The Colorado Civil Rights Commission is targeting cake artist Jack Phillips once again. In an astounding display of arrogance and hostility, the state government of Colorado is proceeding with a new discrimination complaint against the embattled owner of Masterpiece Cakeshop. This latest complaint is because Phillips refused to design a cake in celebration of a sex change. This comes just a few short months after the U.S. Supreme Court ruled in his favor in Masterpiece Cakeshop v Colorado Civil Rights Commission. The High Court said the State was wrong to show hostility toward Jack Phillips’ religious beliefs, which compelled his decision to not create a cake for a same sex wedding.

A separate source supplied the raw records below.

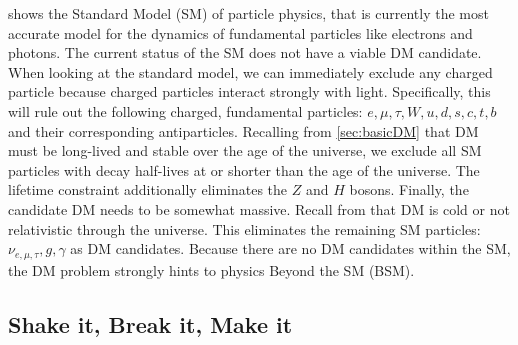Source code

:  shows the Standard Model (SM) of particle physics, that is currently the most accurate model for the dynamics of fundamental particles like electrons and photons.
The current status of the SM does not have a viable DM candidate.
When looking at the standard model, we can immediately exclude any charged particle because charged particles interact strongly with light.
Specifically, this will rule out the following charged, fundamental particles: $e,\mu, \tau, W, u, d, s, c, t, b$ and their corresponding antiparticles.
Recalling from \cref{sec:basicDM} that DM must be long-lived and stable over the age of the universe, we exclude all SM particles with decay half-lives at or shorter than the age of the universe.
The lifetime constraint additionally eliminates the $Z$ and $H$ bosons.
Finally, the candidate DM needs to be somewhat massive.
Recall from  that DM is cold or not relativistic through the universe.
This eliminates the remaining SM particles: $\nu_{e, \mu, \tau}, g, \gamma$ as DM candidates.
Because there are no DM candidates within the SM, the DM problem strongly hints to physics Beyond the SM (BSM).

\subsection{Shake it, Break it, Make it\label{sec:bop_it}}

\begin{figure}[h]
\end{figure}

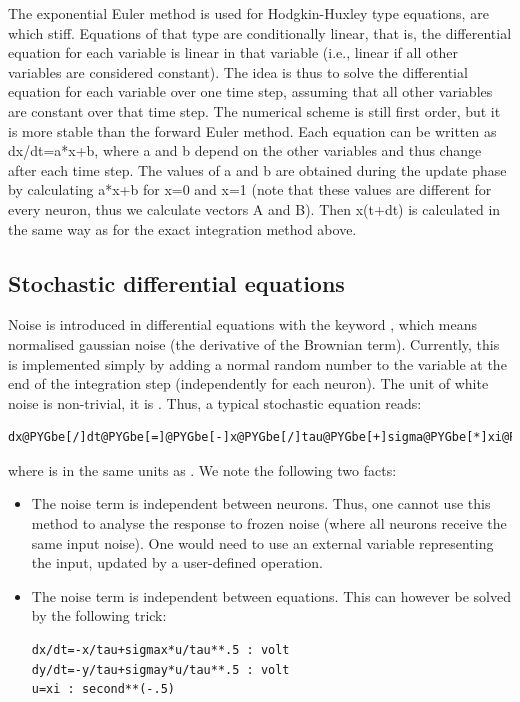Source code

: \documentclass[letterpaper,10pt]{manual}
\begin{document}
The exponential Euler method is used for Hodgkin-Huxley type
equations, are which stiff.
Equations of that type are conditionally linear, that is, the differential equation
for each variable is linear in that variable (i.e., linear if all other variables
are considered constant).
The idea is thus to solve the differential equation for each variable over one time step,
assuming that all other variables are constant over that time step. The numerical scheme
is still first order, but it is more stable than the forward Euler method.
Each equation can be written as dx/dt=a*x+b, where a and b depend on the other variables
and thus change after each time step.
The values of a and b are obtained during the update phase by calculating a*x+b for x=0 and x=1
(note that these values are different for every neuron, thus we calculate vectors A and B).
Then x(t+dt) is calculated in the same way as for the exact integration method above.

\subsection{Stochastic differential equations}

Noise is introduced in differential equations with the keyword
, which means normalised gaussian noise (the derivative of the Brownian term).
Currently, this is implemented simply by adding a normal random number to the variable
at the end of the integration step (independently for each neuron).
The unit of white noise is non-trivial, it is . Thus, a typical stochastic
equation reads:

\begin{Verbatim}[commandchars=@\[\]]
dx@PYGbe[/]dt@PYGbe[=]@PYGbe[-]x@PYGbe[/]tau@PYGbe[+]sigma@PYGbe[*]xi@PYGbe[/]tau@PYGbe[*]@PYGbe[*]@PYGbe[.]@PYGaw[5]
\end{Verbatim}

where  is in the same units as . We note the following two facts:
\begin{itemize}
\item {} 
The noise term is independent between neurons. Thus, one cannot use this method to analyse
the response to frozen noise (where all neurons receive the same input noise). One would need
to use an external variable representing the input, updated by a user-defined operation.

\item {} 
The noise term is independent between equations. This can however be solved by the following
trick:

\begin{Verbatim}[commandchars=@\[\]]
dx/dt=-x/tau+sigmax*u/tau**.5 : volt
dy/dt=-y/tau+sigmay*u/tau**.5 : volt
u=xi : second**(-.5)
\end{Verbatim}

\end{itemize}
\end{document}
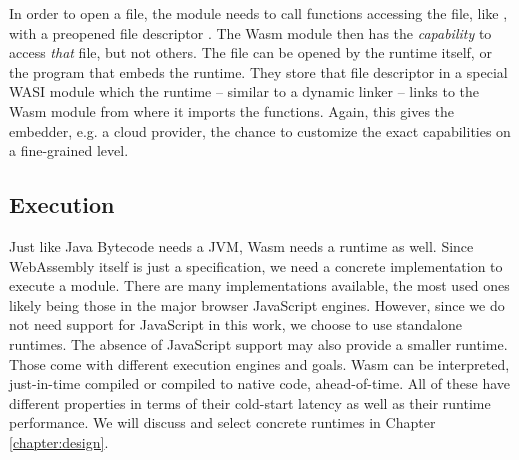 In order to open a file, the module needs to call functions accessing the file, like , with a preopened file descriptor \cite{Clark2019}. The Wasm module then has the \emph{capability} to access \emph{that} file, but not others. The file can be opened by the runtime itself, or the program that embeds the runtime. They store that file descriptor in a special WASI module which the runtime -- similar to a dynamic linker -- links to the Wasm module from where it imports the functions. Again, this gives the embedder, e.g. a cloud provider, the chance to customize the exact capabilities on a fine-grained level.

\subsection{Execution}

Just like Java Bytecode needs a JVM, Wasm needs a runtime as well. Since WebAssembly itself is just a specification, we need a concrete implementation to execute a module. There are many implementations available, the most used ones likely being those in the major browser JavaScript engines. However, since we do not need support for JavaScript in this work, we choose to use standalone runtimes. The absence of JavaScript support may also provide a smaller runtime. Those come with different execution engines and goals. Wasm can be interpreted, just-in-time compiled or compiled to native code, ahead-of-time. All of these have different properties in terms of their cold-start latency as well as their runtime performance. We will discuss and select concrete runtimes in Chapter \ref{chapter:design}.

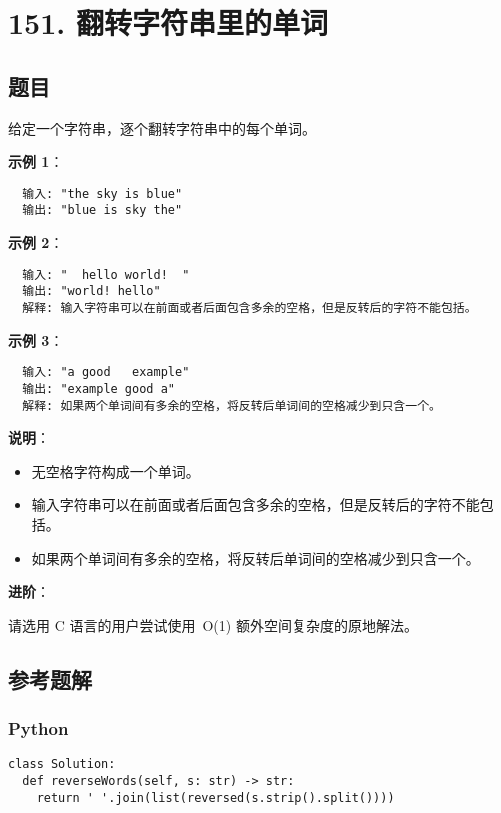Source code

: \newpage
\section{151. 翻转字符串里的单词}
\label{leetcode:151}

\subsection{题目}

给定一个字符串，逐个翻转字符串中的每个单词。

\textbf{示例 1}：

\begin{verbatim}
  输入: "the sky is blue"
  输出: "blue is sky the"
\end{verbatim}

\textbf{示例 2}：

\begin{verbatim}
  输入: "  hello world!  "
  输出: "world! hello"
  解释: 输入字符串可以在前面或者后面包含多余的空格，但是反转后的字符不能包括。
\end{verbatim}

\textbf{示例 3}：

\begin{verbatim}
  输入: "a good   example"
  输出: "example good a"
  解释: 如果两个单词间有多余的空格，将反转后单词间的空格减少到只含一个。
\end{verbatim}

\textbf{说明}：

\begin{itemize}
  \item 无空格字符构成一个单词。
  \item 输入字符串可以在前面或者后面包含多余的空格，但是反转后的字符不能包括。
  \item 如果两个单词间有多余的空格，将反转后单词间的空格减少到只含一个。
\end{itemize}

\textbf{进阶}：

请选用 C 语言的用户尝试使用 O(1) 额外空间复杂度的原地解法。

\subsection{参考题解}

\subsubsection{Python}

\begin{verbatim}
class Solution:
  def reverseWords(self, s: str) -> str:
    return ' '.join(list(reversed(s.strip().split())))
\end{verbatim}
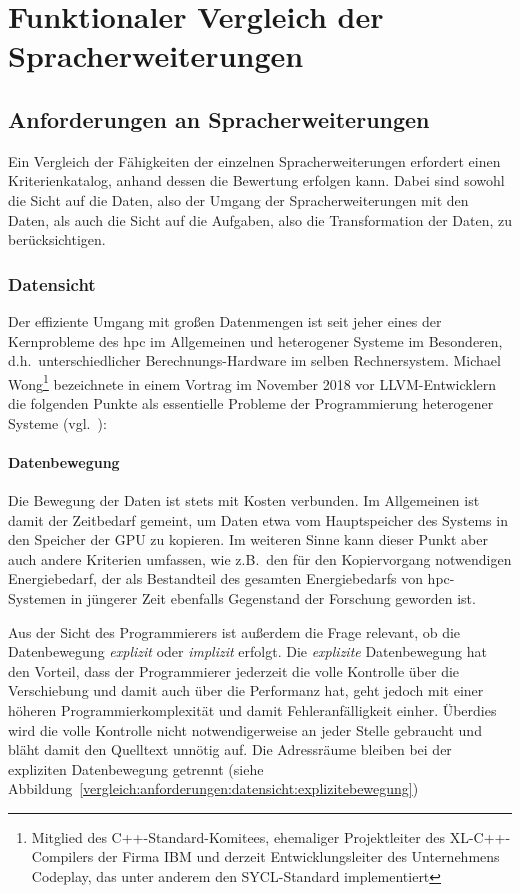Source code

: \section{Funktionaler Vergleich der Spracherweiterungen}
\label{vergleich}

\subsection{Anforderungen an Spracherweiterungen}
\label{vergleich:anforderungen}

Ein Vergleich der Fähigkeiten der einzelnen Spracherweiterungen erfordert einen
Kriterienkatalog, anhand dessen die Bewertung erfolgen kann. Dabei sind sowohl
die Sicht auf die Daten, also der Umgang der Spracherweiterungen mit den Daten,
als auch die Sicht auf die Aufgaben, also die Transformation der Daten, zu
berücksichtigen.

\subsubsection{Datensicht}
\label{vergleich:anforderungen:datensicht}

Der effiziente Umgang mit großen Datenmengen ist seit jeher eines der
Kernprobleme des \gls{hpc} im Allgemeinen und heterogener Systeme im Besonderen,
d.h.\ unterschiedlicher Berechnungs-Hardware im selben Rechnersystem. Michael
Wong\footnote{Mitglied des C++-Standard-Komitees, ehemaliger Projektleiter des
XL-C++-Compilers der Firma IBM und derzeit Entwicklungsleiter des Unternehmens
Codeplay, das unter anderem den SYCL-Standard implementiert} bezeichnete in
einem Vortrag im November 2018 vor LLVM-Entwicklern die folgenden Punkte als
essentielle Probleme der Programmierung heterogener Systeme
(vgl.~\cite{wong2018}):

\paragraph{Datenbewegung} 
Die Bewegung der Daten ist stets mit Kosten verbunden. Im Allgemeinen ist damit
der Zeitbedarf gemeint, um Daten etwa vom Hauptspeicher des Systems in den
Speicher der GPU zu kopieren. Im weiteren Sinne kann dieser Punkt aber auch
andere Kriterien umfassen, wie z.B.\ den für den Kopiervorgang notwendigen
Energiebedarf, der als Bestandteil des gesamten Energiebedarfs von
\gls{hpc}-Systemen in jüngerer Zeit ebenfalls Gegenstand der Forschung geworden
ist.

Aus der Sicht des Programmierers ist außerdem die Frage relevant, ob die
Datenbewegung \textit{explizit} oder \textit{implizit} erfolgt. Die
\textit{explizite} Datenbewegung hat den Vorteil, dass der Programmierer
jederzeit die volle Kontrolle über die Verschiebung und damit auch über die
Performanz hat, geht jedoch mit einer höheren Programmierkomplexität und damit
Fehleranfälligkeit einher. Überdies wird die volle Kontrolle nicht
notwendigerweise an jeder Stelle gebraucht und bläht damit den Quelltext unnötig
auf. Die Adressräume bleiben bei der expliziten Datenbewegung getrennt (siehe
Abbildung~\ref{vergleich:anforderungen:datensicht:explizitebewegung})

In response to this latest complaint, Alliance Defending Freedom (ADF), the organization of attorneys that represented Jack in his last fight, has filed suit against the Colorado Civil Rights Commission, decrying its state-sponsored bullying. The new lawsuit states:

The Constitution stands as a bulwark against state officials who target people—and seek to ruin their lives—because of the government’s anti-religious animus. For over six years now, Colorado has been on a crusade to crush Plaintiff Jack Phillips…because its officials despise what he believes and how he practices his faith. After Phillips defended himself all the way to the U.S. Supreme Court and won, he thought Colorado’s hostility toward his faith was over. He was wrong. Colorado has renewed its war against him by embarking on another attempt to prosecute him, in direct conflict with the Supreme Court’s ruling in his favor. This lawsuit is necessary to stop Colorado’s continuing persecution of Phillips.

The U.S. Supreme Court further emphasized the importance of free speech in a decision on June 26, 2018 in the case of NIFLA v Becerra, which ruled that efforts by the state of California to force pro-life pregnancy centers to advertise abortion services were unconstitutional. Justice Kennedy concurred with the majority opinion and wrote:

The California Legislature included in its official history the congratulatory statement that the Act was part of California’s legacy of “forward thinking.” App. 38–39. But it is not forward thinking to force individuals to “be an instrument for fostering public adherence to an ideological point of view [they] fin[d] unacceptable.” Wooley v. Maynard, 430 U. S. 705, 715 (1977). It is forward thinking to begin by reading the First Amendment as ratified in 1791; to understand the history of authoritarian government as the Founders then knew it; to confirm that history since then shows how relentless authoritarian regimes are in their attempts to stifle free speech; and to carry those lessons onward as we seek to preserve and teach the necessity of freedom of speech for the generations to come. Governments must not be allowed to force persons to express a message contrary to their deepest convictions. Freedom of speech secures freedom of thought and belief. This law imperils those liberties. 

It is astounding that in the face of this verdict and the previous U.S. Supreme Court ruling on Masterpeice Cakeshop, that the State of Colorado would continue their aggression toward Jack Phillips and persist in pushing an agenda that would force all artists and business owners to communicate messages that fly in the face of their deeply held religious beliefs.